Defense is fine, not special, but the Heat have a track record of turning “fine” into “annoying as hell to play against” in their system. Heat Culture is a real thing in terms of development, even if it gets meme’d to death. If Conwell buys in, he could carve out a rotation spot by midseason.

Here’s the thing about this pick though. Miami didn’t need a star. They needed a guy who can stand in the corner, catch a pass from Giannis, and make the defense pay for helping. Conwell checks that box. He’s 22 years old, which is old for a rookie, but that also means he’s closer to contributing right now than a 19-year-old project would be.

The 2026 draft class was deep. Moving up from 41 to 37 might not sound like much, but in a draft where second-round guys have first-round talent, those four spots mattered. The Heat front office identified their guy and got him without giving up anything real.

Grading a second-round pick is tricky because expectations are low.
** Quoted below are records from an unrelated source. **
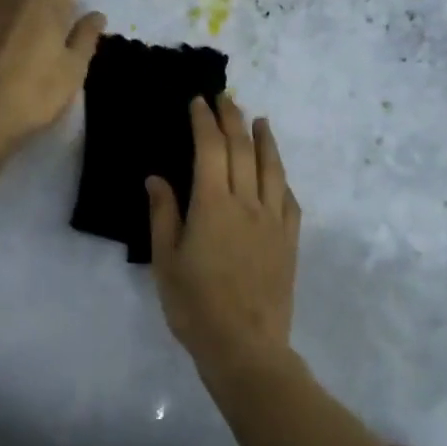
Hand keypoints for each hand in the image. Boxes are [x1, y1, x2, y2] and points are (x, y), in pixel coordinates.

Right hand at [147, 94, 301, 379]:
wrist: (245, 346)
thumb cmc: (195, 305)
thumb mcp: (166, 261)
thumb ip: (163, 215)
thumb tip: (157, 178)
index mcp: (213, 204)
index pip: (210, 149)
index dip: (204, 121)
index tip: (198, 102)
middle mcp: (247, 203)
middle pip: (242, 150)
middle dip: (232, 120)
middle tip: (225, 99)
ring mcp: (273, 221)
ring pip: (271, 168)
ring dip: (264, 140)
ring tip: (260, 120)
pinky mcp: (289, 241)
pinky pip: (289, 199)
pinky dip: (282, 178)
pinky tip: (278, 173)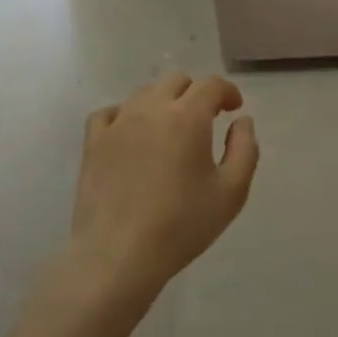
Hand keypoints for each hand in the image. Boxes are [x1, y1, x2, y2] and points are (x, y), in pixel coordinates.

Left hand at [68, 72, 258, 307]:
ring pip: (144, 93)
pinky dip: (125, 115)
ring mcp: (117, 123)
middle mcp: (151, 109)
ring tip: (170, 130)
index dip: (227, 91)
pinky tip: (131, 135)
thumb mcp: (231, 193)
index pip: (211, 85)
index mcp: (187, 117)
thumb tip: (242, 121)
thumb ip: (245, 149)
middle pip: (176, 81)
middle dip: (196, 93)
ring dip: (163, 102)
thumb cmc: (181, 225)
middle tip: (205, 120)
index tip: (234, 109)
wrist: (118, 255)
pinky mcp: (93, 142)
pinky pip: (110, 112)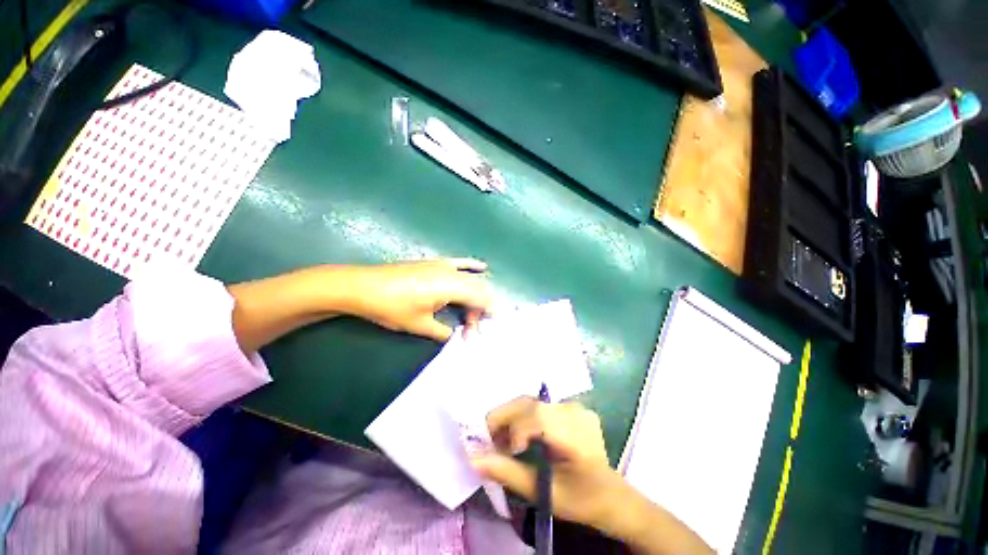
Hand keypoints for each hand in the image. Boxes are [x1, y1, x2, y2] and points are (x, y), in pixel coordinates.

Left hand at [340, 258, 491, 341]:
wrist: (364, 288)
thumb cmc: (393, 308)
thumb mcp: (420, 326)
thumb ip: (443, 332)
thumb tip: (456, 336)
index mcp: (451, 286)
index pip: (481, 299)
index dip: (485, 317)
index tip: (481, 334)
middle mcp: (450, 272)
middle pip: (478, 289)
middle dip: (479, 310)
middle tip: (471, 332)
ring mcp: (440, 264)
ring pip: (469, 279)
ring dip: (474, 296)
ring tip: (470, 316)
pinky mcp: (430, 263)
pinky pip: (458, 263)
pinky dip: (471, 267)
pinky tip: (482, 266)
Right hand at [472, 398, 713, 554]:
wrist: (610, 498)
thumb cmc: (578, 499)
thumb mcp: (541, 492)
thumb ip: (507, 472)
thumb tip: (472, 458)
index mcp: (574, 433)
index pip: (534, 415)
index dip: (510, 430)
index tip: (501, 454)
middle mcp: (576, 413)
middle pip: (528, 404)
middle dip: (502, 423)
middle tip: (491, 449)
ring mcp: (577, 410)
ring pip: (531, 405)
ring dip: (510, 422)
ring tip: (504, 449)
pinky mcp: (574, 413)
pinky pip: (540, 409)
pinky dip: (523, 422)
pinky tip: (522, 444)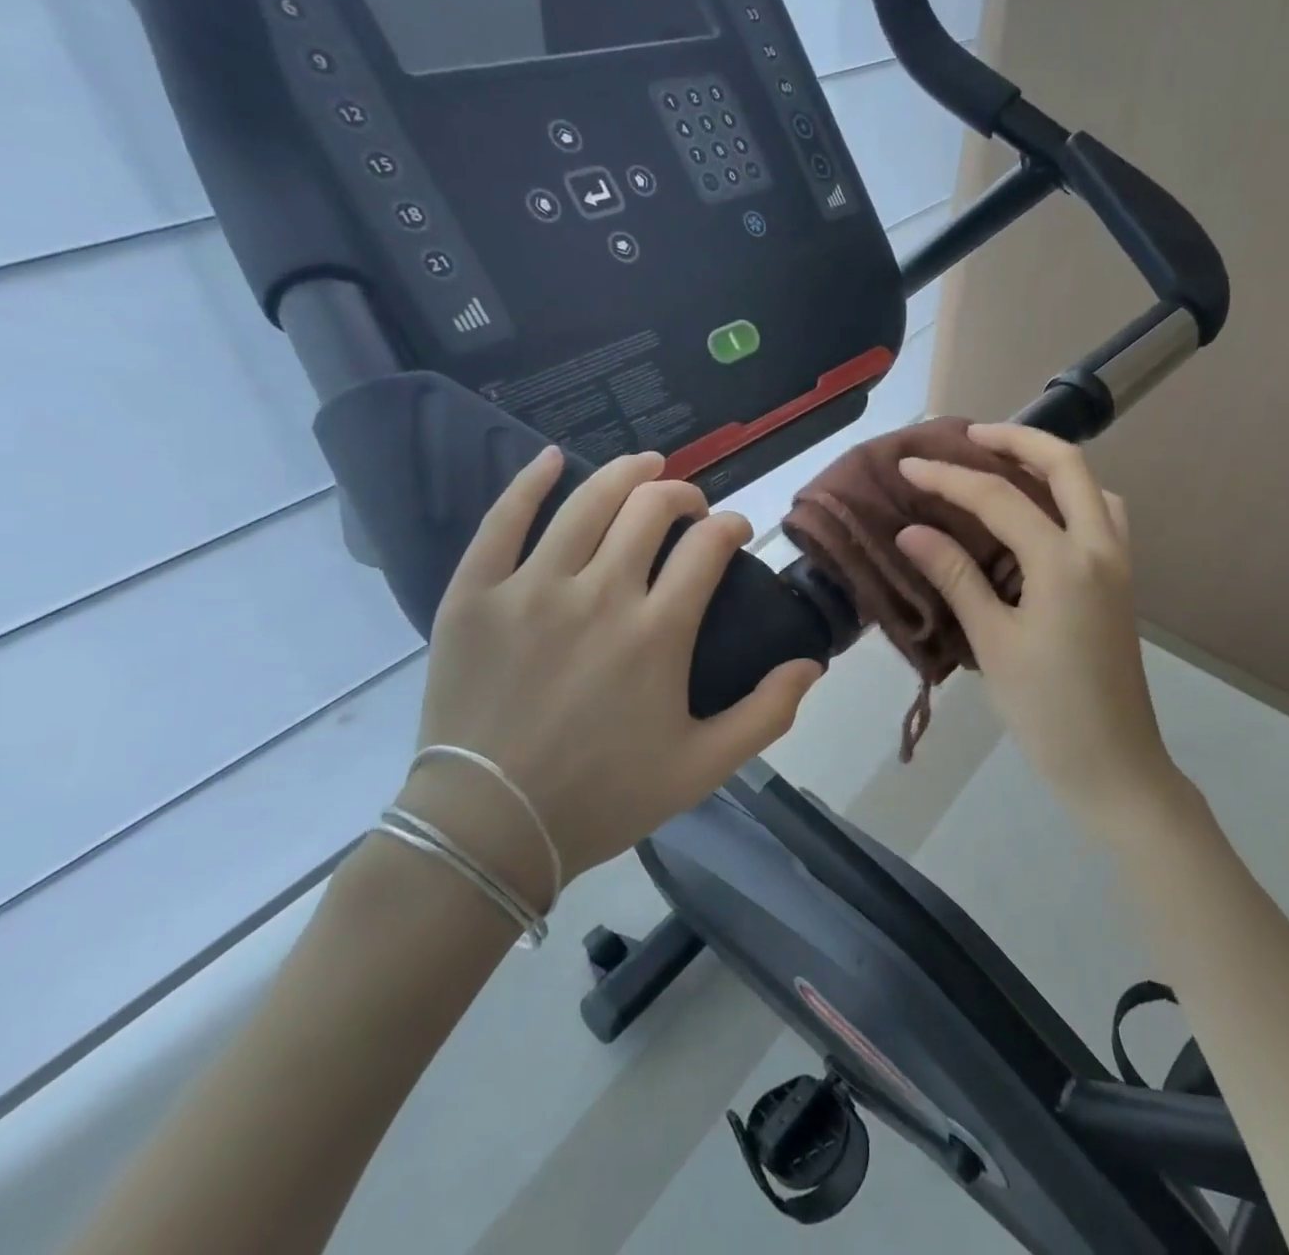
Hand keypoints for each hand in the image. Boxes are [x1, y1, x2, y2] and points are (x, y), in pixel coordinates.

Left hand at [403, 448, 820, 906]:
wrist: (488, 830)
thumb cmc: (603, 797)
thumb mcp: (703, 767)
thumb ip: (768, 713)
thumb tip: (812, 664)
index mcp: (658, 631)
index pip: (708, 546)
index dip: (730, 526)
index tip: (735, 532)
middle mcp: (599, 594)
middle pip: (651, 508)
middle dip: (682, 494)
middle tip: (690, 505)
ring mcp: (531, 588)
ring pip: (587, 502)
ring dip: (625, 473)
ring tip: (645, 465)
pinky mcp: (475, 595)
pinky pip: (501, 521)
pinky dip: (529, 482)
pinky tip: (551, 458)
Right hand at [896, 424, 1178, 829]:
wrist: (1113, 765)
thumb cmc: (1047, 710)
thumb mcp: (993, 641)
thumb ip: (956, 577)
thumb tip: (912, 530)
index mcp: (1065, 561)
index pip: (999, 498)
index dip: (949, 477)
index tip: (908, 465)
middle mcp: (1100, 548)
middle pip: (1066, 465)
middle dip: (1017, 439)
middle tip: (969, 436)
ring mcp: (1119, 564)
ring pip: (1093, 487)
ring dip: (1050, 465)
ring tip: (1004, 466)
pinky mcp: (1121, 583)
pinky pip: (1100, 517)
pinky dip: (1070, 498)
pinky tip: (1039, 519)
Calling it a steal would be too much. But a B+ feels right. Conwell fills a specific need for a contender that stripped its perimeter depth to acquire a superstar. If he shoots 38 percent from deep and plays passable defense, the Heat will be thrilled. If he doesn’t, well, it’s a second-round pick. The risk was minimal.

Miami’s draft grade isn’t about the player alone. It’s about the context. They got Giannis. The draft was about filling around the edges. Conwell fits that job description better than most second-round guards do.